In the passage on plasmids and proteins, change "purified" to "isolated" and write out the text between "Recombinant malin and" and "Biochem (Cambridge, MA).", inclusive.
Top of Supplied text
Plasmids and Proteins. Plasmids encoding human malin were constructed by PCR using Open Biosystems clone CA450023 and a primer pair that amplified malin's coding region. This PCR product was inserted into pcDNA3.1NF (32), pET-GSTX (33), pET21a (Novagen), and pGBKT7 (Clontech). Mutations were introduced by using the QuikChange mutagenesis kit (Stratagene). HA3-Ub and HA3-Ubk-less were generous gifts from Vishva Dixit (Genetech, San Francisco). Hemagglutinin (HA)-Ub, HA-SUMO, pET21a laforin-His6, and pcDNA3.1NF-laforin are described in refs. 19 and 34.

Recombinant malin and laforin were purified from soluble bacterial lysates by using Ni-nitrilotriacetic acid (NTA) agarose or successive Ni-NTA agarose and glutathione-agarose affinity chromatography steps essentially as described in refs. 33 and 35; specific details are provided in Supporting Text, which is published as supporting information on the PNAS web site. WT ubiquitin, biotinylated Ub (biotin-Ub), human E1, and human E2 enzymes were purchased from Boston Biochem (Cambridge, MA).
Bottom of Supplied text
Top of Data extracts
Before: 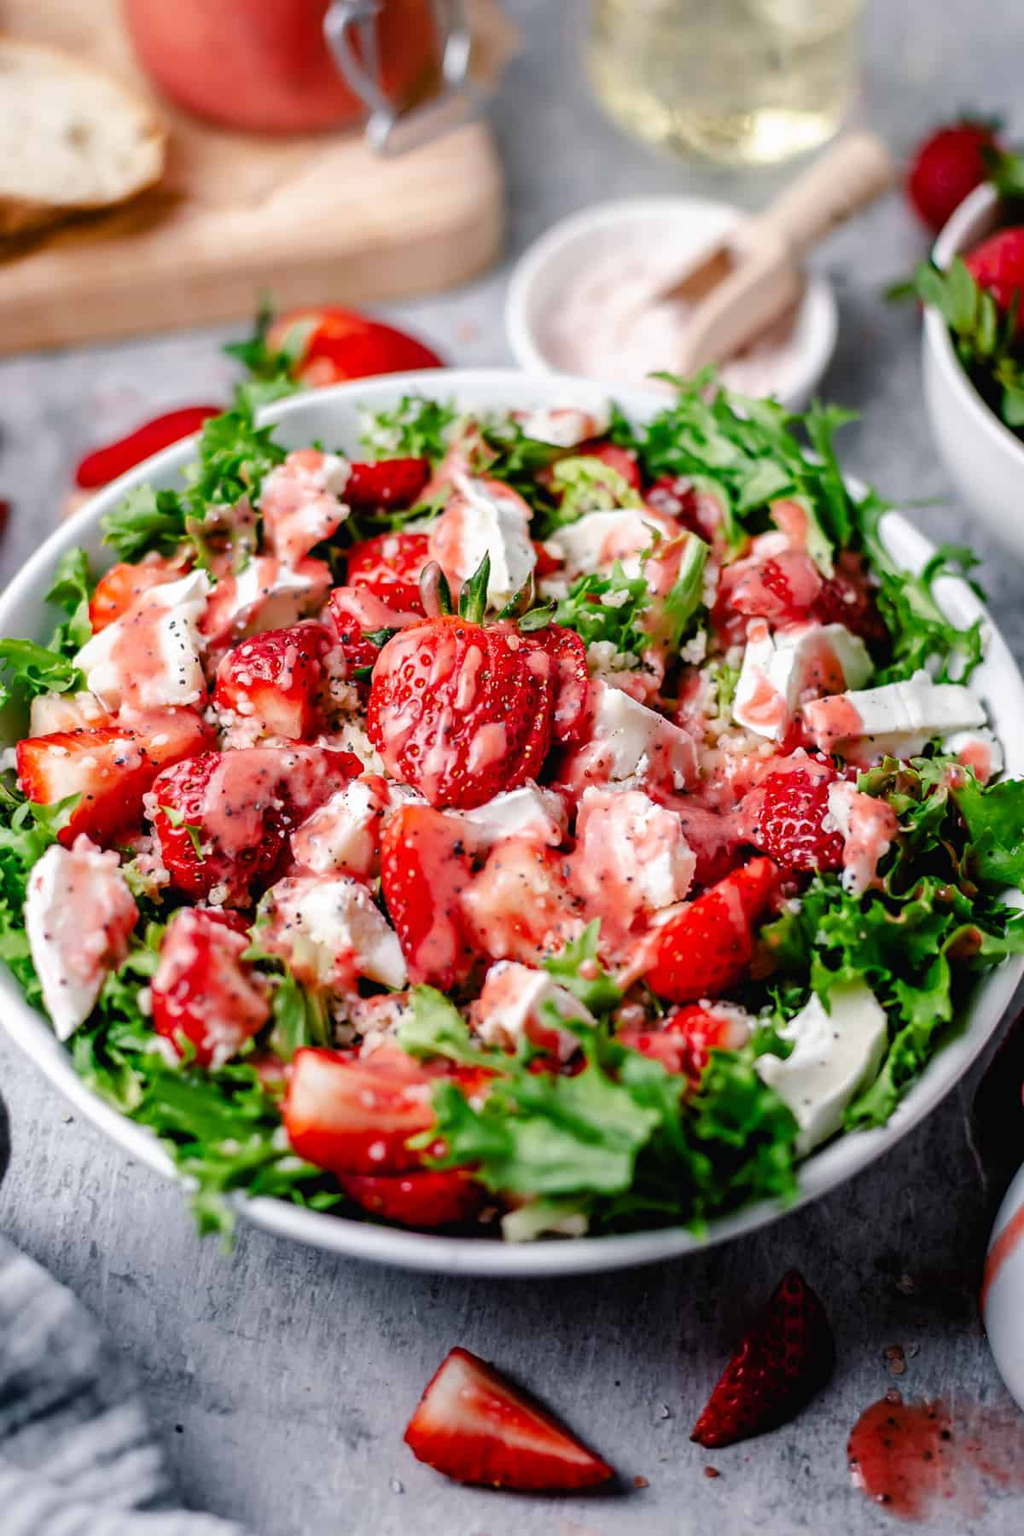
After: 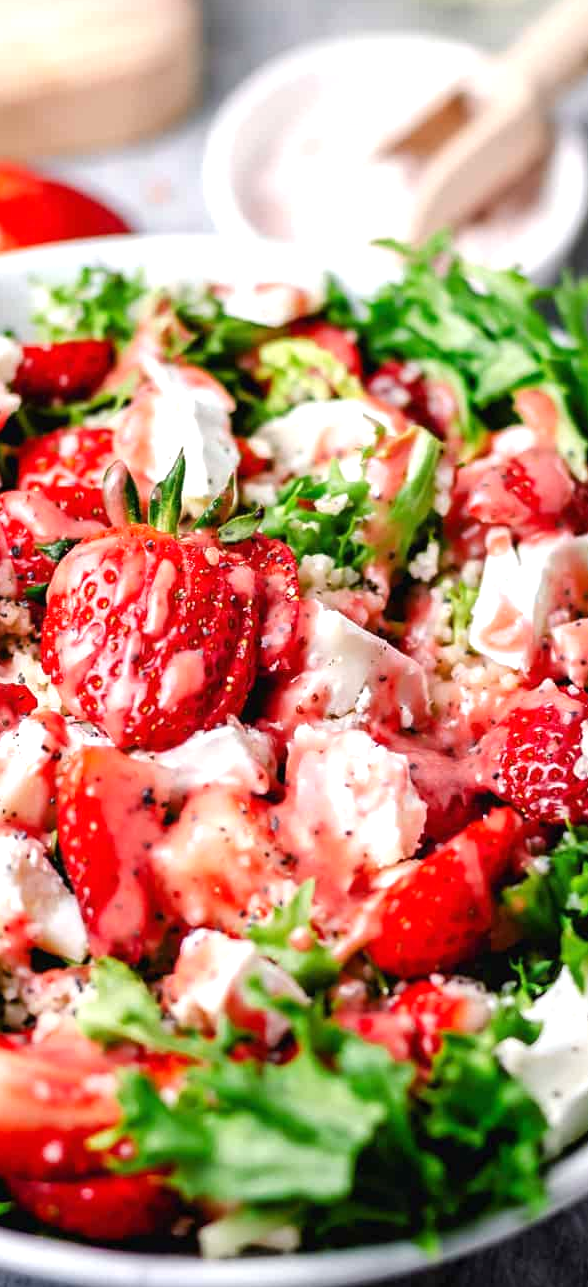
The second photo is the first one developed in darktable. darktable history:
exposure: black level correction 0, exposure 0.5 EV, compensate exposure bias true, compensate highlight preservation false
crop: left 32.474%, top 10.96%, right 18.473%, bottom 17.497%
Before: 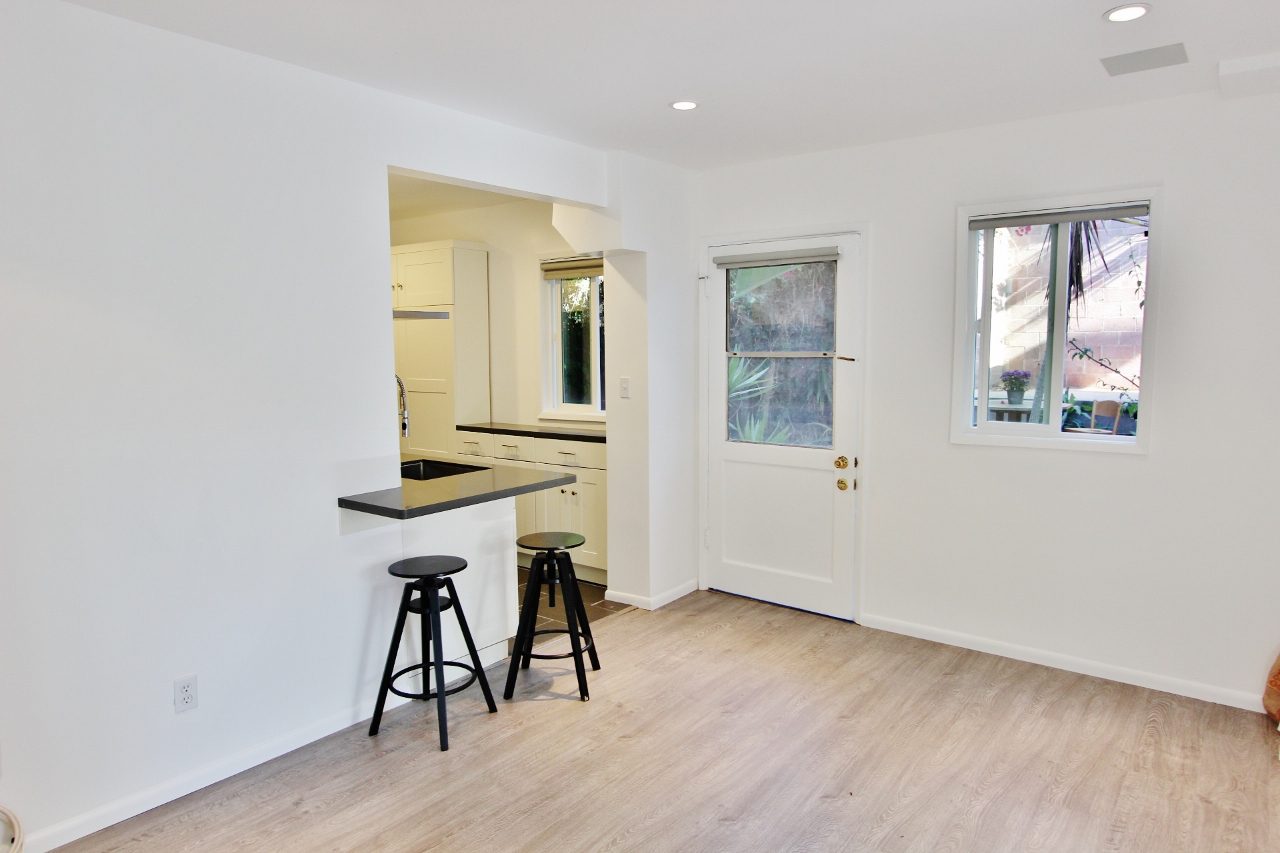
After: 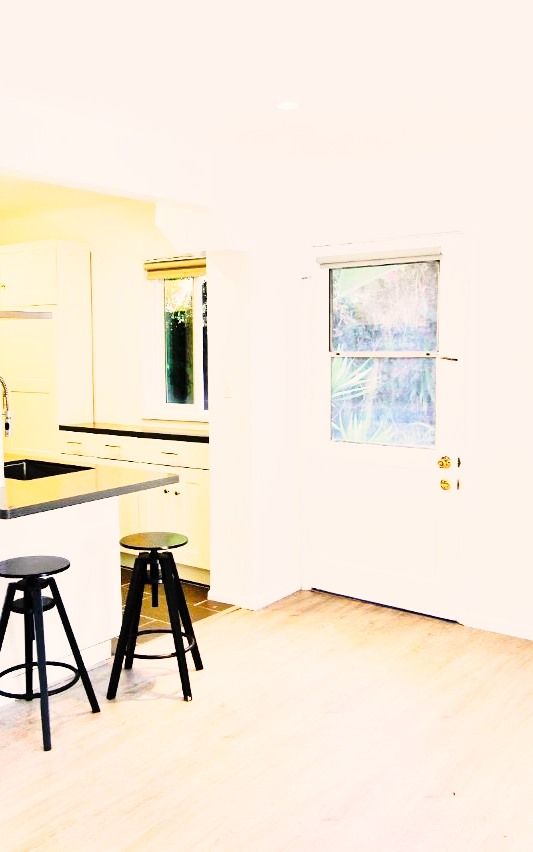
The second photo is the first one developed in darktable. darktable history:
base curve: curves: ch0 [(0, 0) (0.036, 0.037) (0.121, 0.228) (0.46, 0.76) (0.859, 0.983) (1, 1)], preserve colors none
shadows and highlights: shadows -20.62, white point adjustment -1.94, highlights -35.12
tone equalizer: -8 EV -0.743 EV, -7 EV -0.705 EV, -6 EV -0.578 EV, -5 EV -0.39 EV, -3 EV 0.378 EV, -2 EV 0.6 EV, -1 EV 0.681 EV, +0 EV 0.78 EV
crop: left 31.071%, right 27.245%
contrast brightness saturation: contrast 0.204, brightness 0.165, saturation 0.228
color correction: highlights a* 3.9, highlights b* 5.11
exposure: compensate highlight preservation false
contrast equalizer: y [[0.502, 0.505, 0.512, 0.529, 0.564, 0.588], [0.5 ×6], [0.502, 0.505, 0.512, 0.529, 0.564, 0.588], [0, 0.001, 0.001, 0.004, 0.008, 0.011], [0, 0.001, 0.001, 0.004, 0.008, 0.011]], mix 0.309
Bottom of Data extracts
-- Expected answer --
Recombinant malin and laforin were isolated from soluble bacterial lysates by using Ni-nitrilotriacetic acid (NTA) agarose or successive Ni-NTA agarose and glutathione-agarose affinity chromatography steps essentially as described in refs. 33 and 35; specific details are provided in Supporting Text, which is published as supporting information on the PNAS web site. WT ubiquitin, biotinylated Ub (biotin-Ub), human E1, and human E2 enzymes were purchased from Boston Biochem (Cambridge, MA).